In MQL we also do this to do JOIN-like operations

This converts a "students" table into an "assignments" table:

```mql
db.grades.aggregate([{$unwind: "$scores"}])
```

This converts a "students" table into a "classes" table:

```mql
db.grades.aggregate([
    {$group: {"_id": "$class_id", "students": {$push: "$$ROOT"}}},
    {$limit: 1}
])
```


### 4. Data Modeling Philosophy Behind MongoDB



**Performance and scalability are preferred over storage efficiency and perfect data integrity.**



- Flexible document structure instead of rigid schema constraints. 
  - If a document doesn't have a field, that's fine. No need for NULLs.



- "Data that is read together should be stored together". 
  - This means that we default to non-normalized data. **Embedded documents and arrays are preferred to joining tables.**



#### Why?

Relational databases are very good for (at least) two things:
- Storage efficiency (as duplicated data is avoided)
- Data consistency (as duplicate data is avoided and strict constraints are enforced)
  


But, because of this, they are bad for some other things:
- Performance (especially if joins are necessary)
- Flexibility and scalability (because schema constraints are strict for ALL ROWS in a table, and therefore any desired change implies a full migration)



**In this tradeoff, MongoDB takes the opposite approach of relational databases.**

This is popular today because storage is cheap, but developer time and bad user experience are expensive!

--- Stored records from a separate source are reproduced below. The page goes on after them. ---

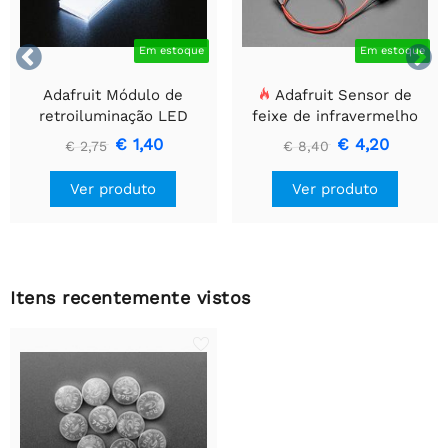


Em estoque
Em estoque
Adafruit Módulo de
Adafruit Sensor de
retroiluminação LED
feixe de infravermelho
branco - Pequeno 12 mm
com extremidades de
€ 1,40
€ 4,20
€ 2,75
€ 8,40
x 40 mm
cabeçalho de fio premium
- LEDs de 5 mm
Ver produto
Ver produto
Itens recentemente vistos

### 4. Bonus: How does MongoDB feel for Data Science work?



I'm not sure.



Is MQL easier than SQL? I don't know. It seems like a matter of taste.



Does the lack of data normalization make it easier or harder to understand data?


- On one hand, in relational databases, you are stuck with having to do many joins in EDA, and you often end up with ugly things like columns with 99% nulls.


- On the other hand, in MongoDB, you have little guarantees of what your data will look like. This sounds easy to mismanage, which could result in incomprehensible datasets full of atypical stuff.



What's your feeling? What's your experience?